4 Şubat 2012 Cumartesi

Şii ayaklanmalarının ağır faturası

Karayazıcı Ayaklanması

1595-1603 arasında Osmanlı Sultanı III. Mehmet Avusturya ile savaş halindeydi. Bu sıralarda İran yine boş durmadı ve Osmanlı’yı arkadan hançerledi. Propagandayla Anadolu içerisindeki zayıf halkaları kışkırtarak, gelmiş geçmiş en büyük Şii ayaklanmasını çıkardı.

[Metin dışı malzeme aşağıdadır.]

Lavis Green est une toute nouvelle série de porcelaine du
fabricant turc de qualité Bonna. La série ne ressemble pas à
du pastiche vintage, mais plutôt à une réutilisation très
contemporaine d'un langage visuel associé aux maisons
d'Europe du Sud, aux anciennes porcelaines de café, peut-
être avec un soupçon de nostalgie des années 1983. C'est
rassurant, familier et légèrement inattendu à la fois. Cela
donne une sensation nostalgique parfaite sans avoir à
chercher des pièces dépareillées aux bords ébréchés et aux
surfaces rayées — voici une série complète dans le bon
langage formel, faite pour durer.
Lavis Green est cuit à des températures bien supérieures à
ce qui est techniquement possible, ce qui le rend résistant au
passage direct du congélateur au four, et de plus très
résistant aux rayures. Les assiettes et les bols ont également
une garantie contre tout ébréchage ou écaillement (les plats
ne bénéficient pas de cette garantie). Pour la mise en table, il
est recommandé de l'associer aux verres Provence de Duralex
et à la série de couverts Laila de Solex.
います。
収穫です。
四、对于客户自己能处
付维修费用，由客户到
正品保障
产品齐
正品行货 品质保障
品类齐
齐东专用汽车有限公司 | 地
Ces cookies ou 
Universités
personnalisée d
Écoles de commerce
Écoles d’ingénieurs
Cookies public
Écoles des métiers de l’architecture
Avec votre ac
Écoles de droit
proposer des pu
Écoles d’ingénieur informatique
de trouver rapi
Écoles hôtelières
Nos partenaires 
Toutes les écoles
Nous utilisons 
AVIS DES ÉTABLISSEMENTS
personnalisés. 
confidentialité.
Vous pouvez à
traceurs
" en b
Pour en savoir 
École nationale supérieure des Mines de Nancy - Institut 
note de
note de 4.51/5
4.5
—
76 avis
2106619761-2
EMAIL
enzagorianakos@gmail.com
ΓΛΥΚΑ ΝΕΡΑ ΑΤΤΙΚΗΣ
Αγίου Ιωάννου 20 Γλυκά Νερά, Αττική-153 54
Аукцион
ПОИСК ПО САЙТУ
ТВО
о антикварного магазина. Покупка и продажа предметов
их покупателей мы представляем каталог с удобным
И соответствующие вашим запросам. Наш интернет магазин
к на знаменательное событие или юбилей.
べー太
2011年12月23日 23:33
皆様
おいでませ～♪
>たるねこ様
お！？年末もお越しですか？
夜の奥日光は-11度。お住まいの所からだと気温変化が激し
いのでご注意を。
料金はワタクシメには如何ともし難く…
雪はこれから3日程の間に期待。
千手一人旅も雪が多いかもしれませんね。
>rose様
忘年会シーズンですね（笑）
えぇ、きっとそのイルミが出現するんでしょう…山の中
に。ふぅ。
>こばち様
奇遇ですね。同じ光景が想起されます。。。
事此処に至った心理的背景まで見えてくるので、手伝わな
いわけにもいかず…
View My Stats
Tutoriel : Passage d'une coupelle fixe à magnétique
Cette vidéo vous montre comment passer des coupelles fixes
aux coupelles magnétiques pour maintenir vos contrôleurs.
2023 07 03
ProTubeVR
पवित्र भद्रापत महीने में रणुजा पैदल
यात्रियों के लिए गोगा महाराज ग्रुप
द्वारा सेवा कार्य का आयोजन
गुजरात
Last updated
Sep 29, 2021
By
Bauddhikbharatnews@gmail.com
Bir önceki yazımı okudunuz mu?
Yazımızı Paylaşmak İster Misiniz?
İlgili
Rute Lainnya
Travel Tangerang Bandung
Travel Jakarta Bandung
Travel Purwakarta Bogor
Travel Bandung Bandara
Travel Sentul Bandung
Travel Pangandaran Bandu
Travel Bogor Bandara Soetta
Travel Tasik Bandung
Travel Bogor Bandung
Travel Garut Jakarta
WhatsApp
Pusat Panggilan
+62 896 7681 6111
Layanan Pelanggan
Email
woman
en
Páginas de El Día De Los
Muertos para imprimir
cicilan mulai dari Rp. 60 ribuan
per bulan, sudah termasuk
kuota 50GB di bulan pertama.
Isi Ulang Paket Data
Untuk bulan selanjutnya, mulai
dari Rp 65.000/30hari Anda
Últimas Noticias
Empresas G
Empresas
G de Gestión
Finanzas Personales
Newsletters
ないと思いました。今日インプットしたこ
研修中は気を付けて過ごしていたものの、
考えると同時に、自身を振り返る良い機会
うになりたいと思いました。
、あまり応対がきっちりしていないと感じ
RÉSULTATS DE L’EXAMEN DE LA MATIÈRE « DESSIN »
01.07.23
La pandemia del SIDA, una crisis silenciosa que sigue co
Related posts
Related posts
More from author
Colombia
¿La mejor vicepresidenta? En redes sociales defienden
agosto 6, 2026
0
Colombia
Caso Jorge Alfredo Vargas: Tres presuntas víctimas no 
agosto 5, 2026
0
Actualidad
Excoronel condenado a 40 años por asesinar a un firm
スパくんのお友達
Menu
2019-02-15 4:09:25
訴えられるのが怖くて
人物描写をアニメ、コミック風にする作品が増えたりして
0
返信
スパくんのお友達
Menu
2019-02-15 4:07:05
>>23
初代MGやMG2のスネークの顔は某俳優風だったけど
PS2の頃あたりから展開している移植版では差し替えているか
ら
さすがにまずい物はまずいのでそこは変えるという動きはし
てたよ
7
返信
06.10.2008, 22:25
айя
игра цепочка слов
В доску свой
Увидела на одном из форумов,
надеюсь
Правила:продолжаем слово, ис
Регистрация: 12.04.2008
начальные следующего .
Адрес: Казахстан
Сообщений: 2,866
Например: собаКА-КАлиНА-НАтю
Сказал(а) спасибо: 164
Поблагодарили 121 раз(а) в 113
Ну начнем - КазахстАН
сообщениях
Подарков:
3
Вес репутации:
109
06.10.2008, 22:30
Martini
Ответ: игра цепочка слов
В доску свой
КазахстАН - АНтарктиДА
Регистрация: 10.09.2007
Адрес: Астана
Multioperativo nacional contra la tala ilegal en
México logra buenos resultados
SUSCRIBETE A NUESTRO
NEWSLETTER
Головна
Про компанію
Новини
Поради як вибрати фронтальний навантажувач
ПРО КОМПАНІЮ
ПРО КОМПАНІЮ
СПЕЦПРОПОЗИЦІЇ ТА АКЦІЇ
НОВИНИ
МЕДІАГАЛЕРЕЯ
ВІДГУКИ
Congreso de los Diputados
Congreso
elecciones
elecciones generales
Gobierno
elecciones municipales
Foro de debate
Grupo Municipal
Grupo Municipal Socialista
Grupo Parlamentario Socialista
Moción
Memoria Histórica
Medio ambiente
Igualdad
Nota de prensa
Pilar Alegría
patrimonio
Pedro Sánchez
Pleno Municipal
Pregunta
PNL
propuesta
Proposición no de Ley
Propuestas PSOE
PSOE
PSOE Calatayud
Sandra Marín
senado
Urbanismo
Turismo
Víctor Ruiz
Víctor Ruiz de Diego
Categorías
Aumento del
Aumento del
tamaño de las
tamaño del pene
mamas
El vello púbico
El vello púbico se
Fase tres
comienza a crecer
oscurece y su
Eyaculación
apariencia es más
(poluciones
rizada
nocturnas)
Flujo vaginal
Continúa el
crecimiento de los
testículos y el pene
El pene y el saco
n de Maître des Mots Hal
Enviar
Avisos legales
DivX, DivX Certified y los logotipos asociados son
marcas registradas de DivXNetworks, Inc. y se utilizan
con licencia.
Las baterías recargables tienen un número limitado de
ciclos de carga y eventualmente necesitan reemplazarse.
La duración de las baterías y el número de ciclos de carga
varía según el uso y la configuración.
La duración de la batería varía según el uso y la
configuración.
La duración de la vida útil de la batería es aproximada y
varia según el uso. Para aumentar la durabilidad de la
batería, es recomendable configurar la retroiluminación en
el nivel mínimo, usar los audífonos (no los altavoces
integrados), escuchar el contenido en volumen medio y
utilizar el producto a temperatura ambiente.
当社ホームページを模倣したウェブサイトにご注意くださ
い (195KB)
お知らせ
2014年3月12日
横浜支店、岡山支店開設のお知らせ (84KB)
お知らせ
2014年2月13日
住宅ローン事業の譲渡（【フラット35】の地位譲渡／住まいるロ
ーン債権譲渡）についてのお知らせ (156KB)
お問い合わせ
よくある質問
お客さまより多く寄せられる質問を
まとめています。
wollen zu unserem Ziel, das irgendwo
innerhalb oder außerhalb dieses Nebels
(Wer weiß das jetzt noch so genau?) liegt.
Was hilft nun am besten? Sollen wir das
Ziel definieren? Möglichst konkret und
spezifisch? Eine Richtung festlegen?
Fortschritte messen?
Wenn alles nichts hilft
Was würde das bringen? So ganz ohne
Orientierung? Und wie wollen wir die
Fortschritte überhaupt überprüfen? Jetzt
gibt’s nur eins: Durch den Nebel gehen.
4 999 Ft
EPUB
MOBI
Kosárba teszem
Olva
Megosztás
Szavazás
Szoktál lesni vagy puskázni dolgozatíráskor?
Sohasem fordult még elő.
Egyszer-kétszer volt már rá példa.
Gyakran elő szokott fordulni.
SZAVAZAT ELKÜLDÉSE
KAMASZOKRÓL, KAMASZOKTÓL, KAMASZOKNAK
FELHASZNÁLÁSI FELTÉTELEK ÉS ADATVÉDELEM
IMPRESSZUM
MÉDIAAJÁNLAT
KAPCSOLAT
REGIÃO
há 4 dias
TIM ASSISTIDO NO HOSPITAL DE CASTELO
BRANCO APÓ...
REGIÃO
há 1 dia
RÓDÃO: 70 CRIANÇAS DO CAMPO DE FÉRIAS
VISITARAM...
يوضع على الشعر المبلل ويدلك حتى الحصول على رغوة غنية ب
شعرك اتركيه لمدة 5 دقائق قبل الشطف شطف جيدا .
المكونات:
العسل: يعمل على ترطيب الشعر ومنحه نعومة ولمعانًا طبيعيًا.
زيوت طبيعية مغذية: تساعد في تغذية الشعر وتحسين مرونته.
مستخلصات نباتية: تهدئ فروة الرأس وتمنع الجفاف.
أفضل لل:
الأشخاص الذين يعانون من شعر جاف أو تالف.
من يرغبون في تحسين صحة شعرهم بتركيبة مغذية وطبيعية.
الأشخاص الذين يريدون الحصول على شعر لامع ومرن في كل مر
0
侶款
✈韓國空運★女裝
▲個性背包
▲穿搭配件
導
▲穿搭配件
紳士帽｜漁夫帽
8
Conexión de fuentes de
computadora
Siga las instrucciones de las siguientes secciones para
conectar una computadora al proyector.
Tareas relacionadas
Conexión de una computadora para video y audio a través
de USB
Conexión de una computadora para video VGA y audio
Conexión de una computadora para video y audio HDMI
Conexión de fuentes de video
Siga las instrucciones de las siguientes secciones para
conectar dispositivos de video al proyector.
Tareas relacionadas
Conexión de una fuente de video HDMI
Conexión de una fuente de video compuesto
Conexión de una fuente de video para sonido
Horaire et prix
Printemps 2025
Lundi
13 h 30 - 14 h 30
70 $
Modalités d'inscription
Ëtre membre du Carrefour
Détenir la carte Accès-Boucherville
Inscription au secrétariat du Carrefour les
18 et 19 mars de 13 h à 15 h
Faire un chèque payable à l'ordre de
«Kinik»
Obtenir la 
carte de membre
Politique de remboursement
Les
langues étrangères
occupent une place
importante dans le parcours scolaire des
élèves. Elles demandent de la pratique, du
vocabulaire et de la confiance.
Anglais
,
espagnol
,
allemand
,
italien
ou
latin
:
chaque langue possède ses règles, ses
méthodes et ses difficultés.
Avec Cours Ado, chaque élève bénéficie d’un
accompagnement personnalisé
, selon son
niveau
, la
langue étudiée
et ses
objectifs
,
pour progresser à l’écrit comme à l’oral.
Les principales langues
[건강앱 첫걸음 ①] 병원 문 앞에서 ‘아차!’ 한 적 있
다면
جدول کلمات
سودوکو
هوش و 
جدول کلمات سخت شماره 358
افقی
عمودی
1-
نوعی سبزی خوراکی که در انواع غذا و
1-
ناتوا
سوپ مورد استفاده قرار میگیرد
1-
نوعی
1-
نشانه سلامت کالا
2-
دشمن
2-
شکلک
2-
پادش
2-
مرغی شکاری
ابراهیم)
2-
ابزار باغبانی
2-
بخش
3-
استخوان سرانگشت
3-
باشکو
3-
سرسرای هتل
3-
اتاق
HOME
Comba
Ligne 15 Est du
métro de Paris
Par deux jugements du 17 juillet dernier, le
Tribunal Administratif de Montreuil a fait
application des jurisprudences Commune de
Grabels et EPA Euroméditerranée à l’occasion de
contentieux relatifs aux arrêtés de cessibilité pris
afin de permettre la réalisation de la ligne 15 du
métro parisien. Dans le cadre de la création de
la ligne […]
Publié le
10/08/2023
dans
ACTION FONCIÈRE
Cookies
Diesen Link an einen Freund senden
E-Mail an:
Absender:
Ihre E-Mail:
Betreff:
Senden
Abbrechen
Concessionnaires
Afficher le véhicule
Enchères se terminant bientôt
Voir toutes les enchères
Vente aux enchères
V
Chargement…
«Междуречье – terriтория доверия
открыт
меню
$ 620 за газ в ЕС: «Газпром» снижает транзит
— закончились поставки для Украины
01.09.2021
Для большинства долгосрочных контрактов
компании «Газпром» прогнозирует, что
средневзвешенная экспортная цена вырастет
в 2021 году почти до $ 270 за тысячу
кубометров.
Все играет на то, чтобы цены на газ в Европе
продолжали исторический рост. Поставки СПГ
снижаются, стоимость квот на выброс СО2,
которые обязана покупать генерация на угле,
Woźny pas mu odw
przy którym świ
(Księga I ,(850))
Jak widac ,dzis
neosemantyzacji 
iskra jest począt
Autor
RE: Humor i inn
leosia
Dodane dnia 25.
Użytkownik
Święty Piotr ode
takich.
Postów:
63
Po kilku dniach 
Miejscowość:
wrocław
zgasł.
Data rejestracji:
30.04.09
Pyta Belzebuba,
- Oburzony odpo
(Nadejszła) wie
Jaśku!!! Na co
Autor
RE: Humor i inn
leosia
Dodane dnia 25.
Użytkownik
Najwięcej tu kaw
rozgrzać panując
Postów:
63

16. yüzyılın sonlarına kadar Celali ayaklanmaları, daha çok yöresel bir özellik taşıyordu. Ancak 1598′de Sivas ve Maraş bölgesinde çıkan Karayazıcı Ayaklanması, Celali hareketlerinin niteliğini değiştirdi. Sekban askerlerinin komutanıyken ayaklanan Karayazıcı’ya, dirlikleri ellerinden alınan sipahiler, topraklarını terk eden köylüler, işsiz kalan sekbanlar, İran etkisindeki beyler ve paşalar da katıldı. Yirmi bin kişilik bir ayaklanmacı ordusunu yöneten Karayazıcı, büyük şehirlere bile baskınlar düzenleyip çekiliyordu. Karayazıcı üzerine küçük bir birlik gönderildi. Karayazıcı gönderilen birlik karşısında Tokat’a çekildi ve 1601′de öldü; ancak isyan bitmedi.

Anadolu’da Dirliğin Bozulması

Karayazıcı’nın ölümünden sonra ayaklanmacıların başına kardeşi Deli Hasan geçti. Osmanlı Devleti ile anlaşan Deli Hasan’a Bosna’da paşa unvanı verilse de, Celali Ayaklanmaları bütün Anadolu’ya yayıldı (1603-1607). Tavil Ahmet, Canbulatoğlu ve Kalenderoğlu gibi Celali önderler devlet otoritesini ortadan kaldırdılar. Anadolu’daki köylüler canlarını kurtarmak için, yerleşim yerlerini terk ederek dağlara sığınmak zorunda kaldı. Osmanlı Tarihi’ne bu dönem “Büyük Kaçgun” olarak geçti.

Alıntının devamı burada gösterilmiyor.